Bringing a slice of America to an Aussie wealth manager



Stellan Capital’s new CEO Jim DeCarlo details how the firm is looking to organically double its assets within 18 months and its goals for the long-term future.
The private wealth management company was established in 2019 by founding partners Tom Hicks, David Leon and Ivan Rados, and has offices located in Adelaide and Melbourne.
Stellan Capital provides strategic financial planning, portfolio management and family office services to high-net-worth (HNW) and ultra-high-net-worth (UHNW) Australians.
Having recently appointed DeCarlo as its new chief executive earlier this month, Money Management spoke with the CEO to unpack his plans for Stellan in the near future and over the longer term.
DeCarlo holds more than three decades of experience working in financial services across the globe, having begun his career in Australia and worked in the US wealth management space from 2012 up until last year.
In the US, he helped wealth management company StratWealth double its size from US$800 million ($1.2 billion) in assets under management (AUM) to US$1.6 billion over three years as its chief executive.
After the company was acquired by US-based advisory firm Wealthspire Advisors, DeCarlo took up the role of chief growth officer at Wealthspire and grew its AUM from US$10 billion to nearly US$20 billion over another three-year period.
“What I learnt in the US is how to scale a business; restructure a business; create a change management culture that drives innovation, collaboration; provides psychological safety; and always builds trust – all driven towards one thing: how do you create a client experience that’s repeatable?” he told Money Management.
DeCarlo has similar plans for Stellan Capital, he explained. The business has just over $1 billion in client assets which he is looking to grow twofold over the next 12–18 months.
“The vision is Stellan 2.0 – it doesn’t happen overnight. It’s a slow process. It has to happen gently and has to happen organically,” the CEO said.
“The immediate vision is to double it – let’s go to $2 billion. But to do that, there’s a technology conversation that needs to take place. I think artificial intelligence (AI) will help scale the business big time. We’ve got a couple of big projects going on right now that will improve our technology stack itself and will bring more efficiency to the planning processes as well.”
In addition to improving the company’s technology stack, driving organic growth in its client base is another key focus to achieve its goal, according to DeCarlo.

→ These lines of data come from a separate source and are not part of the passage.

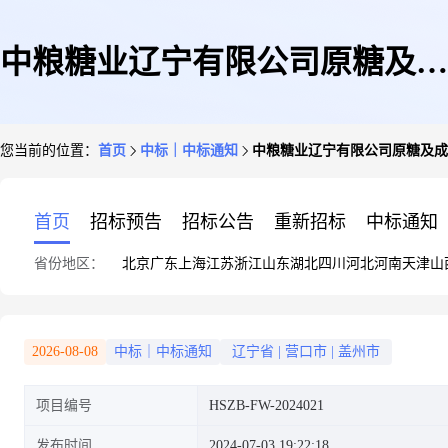
中粮糖业辽宁有限公司原糖及成
您当前的位置：
首页
中标｜中标通知
中粮糖业辽宁有限公司原糖及成
品糖仓储服务项目包件1:原糖-
首页
招标预告
招标公告
重新招标
中标通知
省份地区：
北京
广东
上海
江苏
浙江
山东
湖北
四川
河北
河南
天津
山
候选成交供应商公示
2026-08-08
中标｜中标通知
辽宁省
|
营口市
|
盖州市
项目编号
HSZB-FW-2024021
发布时间
2024-07-03 19:22:18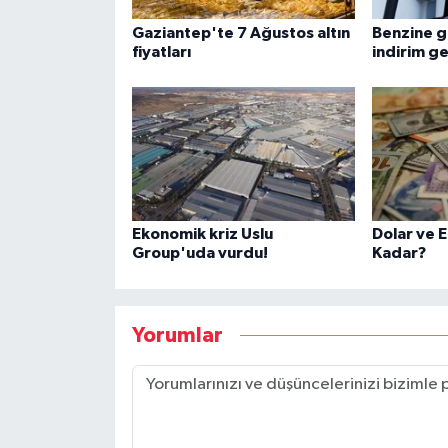
Gaziantep'te 7 Ağustos altın
Benzine g
fiyatları
indirim ge
Ekonomik kriz Uslu
Dolar ve 
Group'uda vurdu!
Kadar?
Yorumlar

“We’ve got a client base that’s just a tremendous audience for us, where we’re growing organically. We can’t just grow for the sake of growth, we have to have a reason. ‘Serving others to make their lives better’ is what I want to see going on the outside. What I want inside, and I’m hoping for, is a culture that says: ‘You grow, we grow. I invest in you. You grow intellectually, you grow your skill sets, you grow financially, but we grow as a firm.’ Because if you’re growing, we’re growing.”
Moreover, Stellan is focused on hiring additional support staff to gain more time back for its financial advisers.
DeCarlo continued: “We’re hiring. We’re adding a new trader analyst, adding a new associate adviser, adding a new client service associate. I want to free some people up so we can do more.”
While Stellan is doubling down on organic growth in the short term, the chief executive plans for M&A and inorganic growth to become a part of its strategy later down the line.
“My role is to manage the business and to create a beautiful business. So when we go to $2 billion [in assets], we’ll go to $3 billion. Then $3 billion to $5 billion to $7 billion. By then, we’re acquiring and going national,” he described.
Wealth management goes global
Reflecting on his experience working in the US market, DeCarlo said he expects the globalisation of wealth management to continue in Australia.
“What I really learnt in the US is that this is a global play. I think wealth management and financial services are going global.”
Namely, he believes that the entry of overseas private equity (PE) firms in the Australian advice industry is “here to stay”.
Several PE companies have already taken an interest in the Australian market, including Oaktree Capital investing $240 million in AZ NGA and the ongoing bidding war for Insignia Financial from Bain Capital and CC Capital.
Wealth management consultancy Finura also expects the “great privatisation of wealth” to continue in 2025, with names such as AMP, Iress, Praemium and Bravura potentially being eyed out, it predicted.
DeCarlo said: “I think private equity is here to stay. I know there are a few [PE firms] running around in Australia now. I think we’ll see more show up in Australia.”
He hinted that over the long term, being backed by an international PE company could be on the cards for Stellan if it were to seek out additional capital.
“Frankly, I would like to get Stellan ready, because we’re going to need capital to grow at some point when we start to go into organic growth. It’s possible to have an investor come in to help us do that. Private equity would absolutely be part of that conversation.”